Japans großer Beitrag als Gastgeber
Bei der COP10 und der COP-MOP5 wurden erstmals seit der Verabschiedung des „Kyoto-Protokolls“ zum Klimarahmenübereinkommen (1997) zwei Abkommen im Umweltbereich auf den Weg gebracht, die den Namen einer japanischen Stadt tragen. Bei der Verabschiedung dieser Abkommen waren alle Delegierten sehr erleichtert, dass es gelang, die Gegensätze zu überwinden; zugleich wurde die politische Führungskraft Japans als Vorsitzender der Konferenz hoch gelobt. Die Teilnehmer dankten Japan widerholt für seine Rolle als Gastgeber und betonten, dass die Gastfreundschaft der Menschen von Nagoya zum Erfolg der Konferenz beigetragen habe. Auch die Unterstützung für die Entwicklungsländer zum Schutz der biologischen Vielfalt, wie die von Premierminister Naoto Kan als „Initiative für ein Leben in Harmonie“ verkündete Unterstützung in Höhe von insgesamt 2 Mrd. US-Dollar sowie der „Japan-Fonds für biologische Vielfalt“ (Umfang 2010: 1 Mrd. Yen) für konkrete Hilfsprojekte im Rahmen dieser Initiative wurde von den Vertragsstaaten außerordentlich gewürdigt, und sie trug dazu bei, eine Einigung auf das „Nagoya-Protokoll“ zu den ABS sowie auf die „Aichi-Ziele“ zu erleichtern.

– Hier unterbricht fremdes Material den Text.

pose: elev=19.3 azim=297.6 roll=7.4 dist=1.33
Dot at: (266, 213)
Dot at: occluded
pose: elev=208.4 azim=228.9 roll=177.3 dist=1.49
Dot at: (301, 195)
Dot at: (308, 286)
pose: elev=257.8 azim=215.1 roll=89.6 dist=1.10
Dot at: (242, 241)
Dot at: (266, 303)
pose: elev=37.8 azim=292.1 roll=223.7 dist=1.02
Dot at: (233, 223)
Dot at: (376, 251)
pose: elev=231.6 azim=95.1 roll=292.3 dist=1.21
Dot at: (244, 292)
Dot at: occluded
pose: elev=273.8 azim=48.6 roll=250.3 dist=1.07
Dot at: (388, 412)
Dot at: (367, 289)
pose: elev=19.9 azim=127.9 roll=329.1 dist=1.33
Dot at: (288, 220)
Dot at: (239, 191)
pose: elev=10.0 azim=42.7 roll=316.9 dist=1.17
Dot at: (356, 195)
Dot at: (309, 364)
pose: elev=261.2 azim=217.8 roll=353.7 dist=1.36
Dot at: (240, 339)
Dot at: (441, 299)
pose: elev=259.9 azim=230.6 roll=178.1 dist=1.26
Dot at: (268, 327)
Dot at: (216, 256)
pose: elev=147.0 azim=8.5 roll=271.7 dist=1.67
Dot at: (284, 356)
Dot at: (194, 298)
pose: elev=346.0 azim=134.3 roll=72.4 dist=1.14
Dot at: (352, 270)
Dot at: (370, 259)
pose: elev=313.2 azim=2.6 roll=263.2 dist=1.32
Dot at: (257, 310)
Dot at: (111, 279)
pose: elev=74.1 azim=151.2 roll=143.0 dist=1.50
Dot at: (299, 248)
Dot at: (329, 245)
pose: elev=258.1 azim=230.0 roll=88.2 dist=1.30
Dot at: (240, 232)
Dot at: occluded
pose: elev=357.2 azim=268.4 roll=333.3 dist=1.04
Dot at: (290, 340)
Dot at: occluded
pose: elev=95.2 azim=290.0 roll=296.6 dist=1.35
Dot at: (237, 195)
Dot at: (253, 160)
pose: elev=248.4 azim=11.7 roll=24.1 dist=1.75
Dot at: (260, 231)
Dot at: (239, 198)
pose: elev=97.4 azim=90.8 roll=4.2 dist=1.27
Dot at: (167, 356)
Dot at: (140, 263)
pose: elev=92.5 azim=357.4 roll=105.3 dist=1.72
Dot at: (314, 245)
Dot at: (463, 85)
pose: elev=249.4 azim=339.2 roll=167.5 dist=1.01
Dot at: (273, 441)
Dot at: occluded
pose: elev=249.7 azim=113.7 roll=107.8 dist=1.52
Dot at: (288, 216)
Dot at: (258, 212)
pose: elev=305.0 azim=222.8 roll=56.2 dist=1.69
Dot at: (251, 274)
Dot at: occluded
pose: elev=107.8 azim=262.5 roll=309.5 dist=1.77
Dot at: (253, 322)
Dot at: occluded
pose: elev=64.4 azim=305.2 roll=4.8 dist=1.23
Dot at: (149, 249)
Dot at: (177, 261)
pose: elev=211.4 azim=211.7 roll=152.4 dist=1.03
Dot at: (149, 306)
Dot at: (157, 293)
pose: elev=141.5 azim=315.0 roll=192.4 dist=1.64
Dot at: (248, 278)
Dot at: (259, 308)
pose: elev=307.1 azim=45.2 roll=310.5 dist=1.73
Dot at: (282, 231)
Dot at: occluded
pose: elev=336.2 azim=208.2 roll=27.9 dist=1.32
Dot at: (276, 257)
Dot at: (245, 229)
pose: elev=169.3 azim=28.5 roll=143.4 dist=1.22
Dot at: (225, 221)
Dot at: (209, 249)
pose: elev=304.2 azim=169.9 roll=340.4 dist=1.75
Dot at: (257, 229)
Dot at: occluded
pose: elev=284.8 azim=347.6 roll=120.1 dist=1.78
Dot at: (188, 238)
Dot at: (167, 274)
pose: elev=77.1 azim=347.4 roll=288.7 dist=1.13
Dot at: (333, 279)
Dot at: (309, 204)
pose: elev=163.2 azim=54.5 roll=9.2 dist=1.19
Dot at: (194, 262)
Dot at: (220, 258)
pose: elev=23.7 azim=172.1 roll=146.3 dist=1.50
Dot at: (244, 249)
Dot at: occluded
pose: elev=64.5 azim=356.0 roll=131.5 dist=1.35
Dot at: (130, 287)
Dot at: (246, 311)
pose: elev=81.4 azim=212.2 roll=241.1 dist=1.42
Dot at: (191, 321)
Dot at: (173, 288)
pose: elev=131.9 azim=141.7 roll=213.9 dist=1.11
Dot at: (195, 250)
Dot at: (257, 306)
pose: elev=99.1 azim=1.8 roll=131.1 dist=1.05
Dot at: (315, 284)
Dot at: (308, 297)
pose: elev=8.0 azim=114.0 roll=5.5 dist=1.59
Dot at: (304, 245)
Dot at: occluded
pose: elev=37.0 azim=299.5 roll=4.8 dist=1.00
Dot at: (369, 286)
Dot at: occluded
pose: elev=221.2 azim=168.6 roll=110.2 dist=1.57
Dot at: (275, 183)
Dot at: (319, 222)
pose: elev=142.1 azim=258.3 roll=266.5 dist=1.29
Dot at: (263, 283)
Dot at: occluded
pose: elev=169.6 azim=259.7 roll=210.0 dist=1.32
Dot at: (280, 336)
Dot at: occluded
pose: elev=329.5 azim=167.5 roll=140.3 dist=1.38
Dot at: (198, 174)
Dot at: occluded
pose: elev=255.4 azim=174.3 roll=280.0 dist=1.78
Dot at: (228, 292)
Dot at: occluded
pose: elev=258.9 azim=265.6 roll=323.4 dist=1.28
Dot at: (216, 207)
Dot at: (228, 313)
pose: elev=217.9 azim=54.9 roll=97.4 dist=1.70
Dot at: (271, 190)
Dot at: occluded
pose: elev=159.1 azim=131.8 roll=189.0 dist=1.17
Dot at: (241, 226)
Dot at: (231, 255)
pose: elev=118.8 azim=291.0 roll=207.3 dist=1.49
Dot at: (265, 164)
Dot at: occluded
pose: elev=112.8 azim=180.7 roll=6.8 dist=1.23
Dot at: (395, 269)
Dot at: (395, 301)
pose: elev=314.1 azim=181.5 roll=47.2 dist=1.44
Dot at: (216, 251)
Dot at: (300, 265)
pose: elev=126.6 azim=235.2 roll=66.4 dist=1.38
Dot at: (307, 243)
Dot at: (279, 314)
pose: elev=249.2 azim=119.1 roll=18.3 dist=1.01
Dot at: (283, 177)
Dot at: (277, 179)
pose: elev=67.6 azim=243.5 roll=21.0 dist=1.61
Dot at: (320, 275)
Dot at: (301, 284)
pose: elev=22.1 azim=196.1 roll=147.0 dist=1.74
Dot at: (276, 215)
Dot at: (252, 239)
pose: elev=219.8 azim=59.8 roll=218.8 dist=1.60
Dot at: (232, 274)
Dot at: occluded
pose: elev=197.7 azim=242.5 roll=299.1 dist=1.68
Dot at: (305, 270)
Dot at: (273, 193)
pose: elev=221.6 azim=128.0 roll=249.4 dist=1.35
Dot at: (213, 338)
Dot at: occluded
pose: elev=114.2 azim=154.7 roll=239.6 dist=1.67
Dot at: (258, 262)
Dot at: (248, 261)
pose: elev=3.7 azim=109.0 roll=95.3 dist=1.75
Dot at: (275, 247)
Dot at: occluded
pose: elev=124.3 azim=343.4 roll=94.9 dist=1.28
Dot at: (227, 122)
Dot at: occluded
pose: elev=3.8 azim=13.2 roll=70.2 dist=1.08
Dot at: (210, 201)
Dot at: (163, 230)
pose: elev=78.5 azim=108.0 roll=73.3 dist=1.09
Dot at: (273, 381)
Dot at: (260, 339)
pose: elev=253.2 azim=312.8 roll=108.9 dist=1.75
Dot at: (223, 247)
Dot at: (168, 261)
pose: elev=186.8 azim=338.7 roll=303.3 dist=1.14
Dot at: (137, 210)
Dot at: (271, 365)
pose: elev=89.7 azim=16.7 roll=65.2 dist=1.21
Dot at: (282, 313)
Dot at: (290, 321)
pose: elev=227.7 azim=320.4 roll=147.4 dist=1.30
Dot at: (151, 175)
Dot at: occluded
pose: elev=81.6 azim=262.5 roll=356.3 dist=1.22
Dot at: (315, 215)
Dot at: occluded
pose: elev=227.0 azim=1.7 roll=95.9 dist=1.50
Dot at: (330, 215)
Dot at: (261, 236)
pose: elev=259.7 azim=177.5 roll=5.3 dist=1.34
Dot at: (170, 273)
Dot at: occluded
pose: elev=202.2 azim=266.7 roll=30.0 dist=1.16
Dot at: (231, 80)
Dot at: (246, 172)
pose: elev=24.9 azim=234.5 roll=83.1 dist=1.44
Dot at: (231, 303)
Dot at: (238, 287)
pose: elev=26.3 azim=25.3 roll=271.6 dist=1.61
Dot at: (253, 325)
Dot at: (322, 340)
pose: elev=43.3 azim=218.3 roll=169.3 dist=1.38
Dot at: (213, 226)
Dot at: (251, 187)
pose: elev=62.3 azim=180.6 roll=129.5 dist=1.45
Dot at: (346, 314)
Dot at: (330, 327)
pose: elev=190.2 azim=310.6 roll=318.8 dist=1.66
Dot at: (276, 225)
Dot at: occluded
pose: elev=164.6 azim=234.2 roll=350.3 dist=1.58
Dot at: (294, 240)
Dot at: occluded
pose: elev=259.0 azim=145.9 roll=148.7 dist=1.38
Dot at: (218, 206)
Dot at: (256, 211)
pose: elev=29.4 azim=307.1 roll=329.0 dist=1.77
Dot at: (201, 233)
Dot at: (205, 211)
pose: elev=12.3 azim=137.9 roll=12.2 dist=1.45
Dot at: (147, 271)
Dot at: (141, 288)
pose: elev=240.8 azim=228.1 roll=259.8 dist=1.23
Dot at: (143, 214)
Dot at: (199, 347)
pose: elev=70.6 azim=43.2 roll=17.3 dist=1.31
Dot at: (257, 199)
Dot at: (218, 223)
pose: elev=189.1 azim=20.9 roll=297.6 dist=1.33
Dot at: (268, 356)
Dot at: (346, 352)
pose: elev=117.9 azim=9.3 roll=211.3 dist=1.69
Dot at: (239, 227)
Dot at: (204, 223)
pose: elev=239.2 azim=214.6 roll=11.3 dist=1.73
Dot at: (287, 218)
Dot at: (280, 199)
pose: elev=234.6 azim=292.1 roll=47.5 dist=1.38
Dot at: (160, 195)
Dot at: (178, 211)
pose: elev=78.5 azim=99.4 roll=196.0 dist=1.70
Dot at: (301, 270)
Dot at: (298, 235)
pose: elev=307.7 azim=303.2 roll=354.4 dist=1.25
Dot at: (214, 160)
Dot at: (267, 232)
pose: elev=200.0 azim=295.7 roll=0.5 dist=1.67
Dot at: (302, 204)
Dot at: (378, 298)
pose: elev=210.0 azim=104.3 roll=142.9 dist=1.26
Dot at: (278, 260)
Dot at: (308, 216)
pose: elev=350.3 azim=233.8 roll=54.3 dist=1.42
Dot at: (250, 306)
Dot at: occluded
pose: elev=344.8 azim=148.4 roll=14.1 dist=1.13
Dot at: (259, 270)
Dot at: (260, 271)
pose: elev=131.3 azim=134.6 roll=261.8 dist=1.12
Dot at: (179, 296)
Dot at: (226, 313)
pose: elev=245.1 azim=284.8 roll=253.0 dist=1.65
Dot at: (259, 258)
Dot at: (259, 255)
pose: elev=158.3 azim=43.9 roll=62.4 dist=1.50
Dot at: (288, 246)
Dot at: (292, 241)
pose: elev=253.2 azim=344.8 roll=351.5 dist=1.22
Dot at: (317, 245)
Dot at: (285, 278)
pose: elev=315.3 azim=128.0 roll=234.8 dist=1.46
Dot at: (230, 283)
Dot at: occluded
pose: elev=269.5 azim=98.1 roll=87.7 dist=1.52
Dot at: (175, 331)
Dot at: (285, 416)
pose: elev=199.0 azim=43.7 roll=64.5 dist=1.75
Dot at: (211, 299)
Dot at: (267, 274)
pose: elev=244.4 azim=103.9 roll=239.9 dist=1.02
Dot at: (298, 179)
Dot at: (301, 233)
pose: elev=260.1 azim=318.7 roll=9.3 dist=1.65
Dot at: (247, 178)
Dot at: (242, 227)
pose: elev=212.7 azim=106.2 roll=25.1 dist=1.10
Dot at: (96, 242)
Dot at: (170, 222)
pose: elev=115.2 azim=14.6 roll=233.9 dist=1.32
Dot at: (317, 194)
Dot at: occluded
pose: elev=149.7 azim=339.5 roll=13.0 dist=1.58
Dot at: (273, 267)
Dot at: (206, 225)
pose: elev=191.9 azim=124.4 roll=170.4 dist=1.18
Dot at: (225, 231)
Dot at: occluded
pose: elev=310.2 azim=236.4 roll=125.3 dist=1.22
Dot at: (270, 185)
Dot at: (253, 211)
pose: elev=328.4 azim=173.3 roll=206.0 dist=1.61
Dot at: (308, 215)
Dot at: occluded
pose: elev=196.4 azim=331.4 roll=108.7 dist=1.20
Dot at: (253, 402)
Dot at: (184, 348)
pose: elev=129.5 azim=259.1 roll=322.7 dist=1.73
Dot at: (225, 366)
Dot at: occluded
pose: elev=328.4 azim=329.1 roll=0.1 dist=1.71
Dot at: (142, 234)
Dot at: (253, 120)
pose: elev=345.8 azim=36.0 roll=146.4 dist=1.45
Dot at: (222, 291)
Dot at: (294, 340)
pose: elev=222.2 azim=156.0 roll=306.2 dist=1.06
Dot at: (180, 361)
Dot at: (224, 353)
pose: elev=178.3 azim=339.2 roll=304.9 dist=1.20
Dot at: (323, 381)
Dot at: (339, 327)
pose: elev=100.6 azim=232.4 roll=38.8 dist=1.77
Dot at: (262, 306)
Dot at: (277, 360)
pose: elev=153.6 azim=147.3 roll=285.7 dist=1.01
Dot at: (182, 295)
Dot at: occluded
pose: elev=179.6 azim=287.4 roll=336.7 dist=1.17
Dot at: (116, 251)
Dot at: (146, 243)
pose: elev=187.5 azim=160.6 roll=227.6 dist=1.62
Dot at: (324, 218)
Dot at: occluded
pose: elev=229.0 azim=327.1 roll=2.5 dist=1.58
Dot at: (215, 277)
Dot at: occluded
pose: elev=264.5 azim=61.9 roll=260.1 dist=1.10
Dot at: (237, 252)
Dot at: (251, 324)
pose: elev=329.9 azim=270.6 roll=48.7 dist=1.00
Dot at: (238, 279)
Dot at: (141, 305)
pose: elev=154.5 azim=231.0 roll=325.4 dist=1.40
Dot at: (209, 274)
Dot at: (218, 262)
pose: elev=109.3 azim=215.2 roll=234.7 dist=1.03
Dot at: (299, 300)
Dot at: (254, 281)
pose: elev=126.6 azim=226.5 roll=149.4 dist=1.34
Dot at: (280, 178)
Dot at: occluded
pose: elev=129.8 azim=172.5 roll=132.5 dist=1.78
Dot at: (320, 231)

Mit Blick auf die COP11 2012 in Indien
Auch nach dem Ende der COP10 hat Japan für die kommenden zwei Jahre bis zur COP11, die 2012 in Indien stattfinden wird, weiterhin den Vorsitz inne. Das Motto lautet: Für ein Leben in Harmonie und für die Zukunft. Um eine Welt, die „in Harmonie mit der Natur lebt“ zu gestalten, wird Japan auch künftig eng mit der internationalen Gemeinschaft zusammenwirken und dabei Führungsstärke zeigen, die Grundlagen für die Realisierung der „Aichi-Ziele“ zu legen sowie die gewissenhafte Umsetzung des „Nagoya-Protokolls“ zu fördern. In diesem Zusammenhang wurde die Empfehlung ausgesprochen, dass die von Japan vorgeschlagene „Dekade der Vereinten Nationen für die biologische Vielfalt“ (2011-2020) von der VN-Generalversammlung angenommen wird. Auch in Bezug auf die „SATOYAMA-Initiative“ wurde die „Internationale Partnerschaft für die SATOYAMA-Initiative“ ins Leben gerufen, an der sich 51 Staaten und Organisationen beteiligen, und diese wird nun ihre Aktivitäten aufnehmen.
Anmerkung:
Der vorliegende Beitrag erschien am 26.11.2010 als 66. Folge der Informationsserie „Die internationale Situation verstehen!“ auf der Webseite des Außenministeriums von Japan. Er wurde für Neues aus Japan ins Deutsche übersetzt.